Of course, he couldn't have known that at the time. And the fact that he was so sanguine about drawing the penalty -- when Evan Engram had also been flagged on a celebration penalty on the Giants' first touchdown of the season -- indicates that a lack of good judgment might be added to New York's long list of woes.

McAdoo will have plenty to ruminate over after this game, going well beyond Beckham's questionable decision-making. The most pressing may be whether McAdoo waited too long into the season to go up-tempo, or did Beckham's bad ankle make that impossible? The more vexing one may be whether this team can eliminate the mistakes that inevitably turn into insurmountable obstacles.

It might be tempting for the Giants to look at outside factors in this loss. Sterling Shepard seemed to have twice scored touchdowns on the same second-quarter drive -- once when the ball appeared to cross the plane of the goal line, and then when he took three steps in bounds in the end zone before dropping the ball out of bounds -- but came away with no points. McAdoo said after he is trying to figure out what a touchdown is. Malcolm Jenkins clotheslined Beckham in the fourth quarter when Beckham seemed lined up to make a big catch, and it's arguable that Jenkins could have been penalized beyond the pass interference he was called for. The Giants settled for a field goal on that drive, with 3:11 remaining, their final score of the game. Those are points off the board, perhaps as many of 11 of them.

Even a transcendent player like Beckham or a top defense like the Giants' unit can't overcome so many self-created setbacks. That goes to discipline, to a failure to pay attention to details. McAdoo was asked if he has a discipline problem on his hands and he pointed right to Beckham's penalty, a pretty clear indication of his frustration.

There were so many others McAdoo could have called out, too. The delay-of-game penalty offensive lineman John Jerry drew after he impeded a defensive player who was trying to leave the field on that same late field-goal drive. Or a holding penalty to left tackle Ereck Flowers when the Giants had the ball with under a minute remaining with a chance to drive for the winning score. No team can overcome a 28-yard punt that sails out of bounds with 13 seconds remaining. That miscue set up the 61-yard field goal that Jake Elliott blasted to win the game.

"Everything adds up in this league," McAdoo said. "Seven penalties, too many yards, the tempo worked for us as an offense in the ball game, but we had too many formation infractions there that hurt us."

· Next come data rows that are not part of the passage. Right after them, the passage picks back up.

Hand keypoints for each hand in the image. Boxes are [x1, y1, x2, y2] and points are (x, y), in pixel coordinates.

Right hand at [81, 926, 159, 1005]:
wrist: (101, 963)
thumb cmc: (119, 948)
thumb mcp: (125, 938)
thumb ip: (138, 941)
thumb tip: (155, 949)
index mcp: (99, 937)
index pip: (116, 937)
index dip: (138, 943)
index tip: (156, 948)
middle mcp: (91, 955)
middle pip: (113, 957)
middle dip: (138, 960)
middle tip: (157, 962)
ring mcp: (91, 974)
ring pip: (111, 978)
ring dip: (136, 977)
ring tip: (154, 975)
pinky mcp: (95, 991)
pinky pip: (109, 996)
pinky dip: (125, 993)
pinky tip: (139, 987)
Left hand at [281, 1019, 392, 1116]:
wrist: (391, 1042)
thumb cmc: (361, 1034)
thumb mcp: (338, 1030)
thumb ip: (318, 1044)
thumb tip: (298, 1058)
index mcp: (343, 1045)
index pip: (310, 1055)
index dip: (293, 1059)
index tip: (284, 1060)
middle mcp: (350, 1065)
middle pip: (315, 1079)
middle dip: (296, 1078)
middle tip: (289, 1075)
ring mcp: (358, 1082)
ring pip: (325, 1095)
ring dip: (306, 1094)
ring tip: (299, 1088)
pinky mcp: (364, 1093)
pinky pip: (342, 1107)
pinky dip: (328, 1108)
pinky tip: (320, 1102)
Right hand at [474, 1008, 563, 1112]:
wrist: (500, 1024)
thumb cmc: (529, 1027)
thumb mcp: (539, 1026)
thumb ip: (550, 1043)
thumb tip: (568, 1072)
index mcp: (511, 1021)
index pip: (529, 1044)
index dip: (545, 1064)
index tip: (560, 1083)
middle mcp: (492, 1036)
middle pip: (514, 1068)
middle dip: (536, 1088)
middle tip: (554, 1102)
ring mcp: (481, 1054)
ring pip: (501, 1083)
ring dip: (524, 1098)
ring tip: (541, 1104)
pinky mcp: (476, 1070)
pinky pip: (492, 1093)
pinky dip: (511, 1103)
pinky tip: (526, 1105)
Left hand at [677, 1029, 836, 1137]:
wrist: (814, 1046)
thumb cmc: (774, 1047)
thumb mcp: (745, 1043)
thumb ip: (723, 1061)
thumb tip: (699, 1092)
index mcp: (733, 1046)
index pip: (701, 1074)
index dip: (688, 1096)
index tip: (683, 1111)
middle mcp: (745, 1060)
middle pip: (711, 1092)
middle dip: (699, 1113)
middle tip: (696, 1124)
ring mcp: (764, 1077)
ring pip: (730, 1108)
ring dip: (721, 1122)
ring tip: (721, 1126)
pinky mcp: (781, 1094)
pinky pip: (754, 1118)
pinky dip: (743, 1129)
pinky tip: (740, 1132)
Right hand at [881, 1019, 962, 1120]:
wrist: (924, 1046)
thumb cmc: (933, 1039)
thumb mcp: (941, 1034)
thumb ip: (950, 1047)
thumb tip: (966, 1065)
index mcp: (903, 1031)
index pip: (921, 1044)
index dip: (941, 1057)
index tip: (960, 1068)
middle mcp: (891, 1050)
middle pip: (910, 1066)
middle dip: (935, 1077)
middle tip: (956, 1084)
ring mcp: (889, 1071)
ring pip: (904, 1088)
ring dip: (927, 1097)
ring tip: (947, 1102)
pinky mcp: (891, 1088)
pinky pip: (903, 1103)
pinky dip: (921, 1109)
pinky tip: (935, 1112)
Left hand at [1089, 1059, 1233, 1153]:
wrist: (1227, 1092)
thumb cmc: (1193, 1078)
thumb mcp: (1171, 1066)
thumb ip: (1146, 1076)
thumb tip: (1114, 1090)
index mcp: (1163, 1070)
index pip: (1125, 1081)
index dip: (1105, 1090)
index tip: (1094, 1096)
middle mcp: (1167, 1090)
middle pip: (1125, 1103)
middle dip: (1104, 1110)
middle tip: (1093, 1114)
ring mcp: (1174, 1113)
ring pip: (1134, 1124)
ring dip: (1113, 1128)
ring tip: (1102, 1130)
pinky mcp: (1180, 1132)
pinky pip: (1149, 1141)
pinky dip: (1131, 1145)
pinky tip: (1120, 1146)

Later, he added: "The first win keeps getting delayed. We are not playing well enough to win as a football team. We are irritable and we need to find a way to win a game. It's not going to get any easier."

It won't, and all signs point to a devastatingly disappointing season for a team that had legitimate Super Bowl aspirations just three weeks ago. If it does end in a tailspin of disappointment, the post-mortems will be lengthy and brutal and they will dwell on how no opponent hurt the Giants more than they hurt themselves.

It is late very early in New York, where the Jets were supposed to be the laughingstock.

But part of what makes Beckham so dangerous -- and also mostly charming -- is that he gives up on nothing, not the ball that seems to be sailing over his head, not the season that looks to be slipping away. His older teammates had said that the Eagles game was a must-win. Beckham sees things differently, his youth leading him to silly celebrations but also relentless optimism.

As daunting as the upcoming schedule and statistics are -- just three of 132 teams that started 0-3 since 1990 have gone to the playoffs -- the Giants are just two games behind the NFC East division leaders. The offense showed signs of life Sunday. Beckham said he felt good but tired, a sign that his ankle will no longer be a hindrance. The defense is reliably solid.

"I mean you, still have 13 more games," Beckham said. "If you win 13 and you're 13-3, you should be in the playoffs -- that's the bottom line. History was really meant to be re-written and broken in every single way. So again, I'm not going to sit here and panic. It's a long season. You're going to keep playing. What are we supposed to do, stop playing at Week 4?"

No, but starting to play smarter -- by all of the Giants -- would go a long way toward salvaging the season.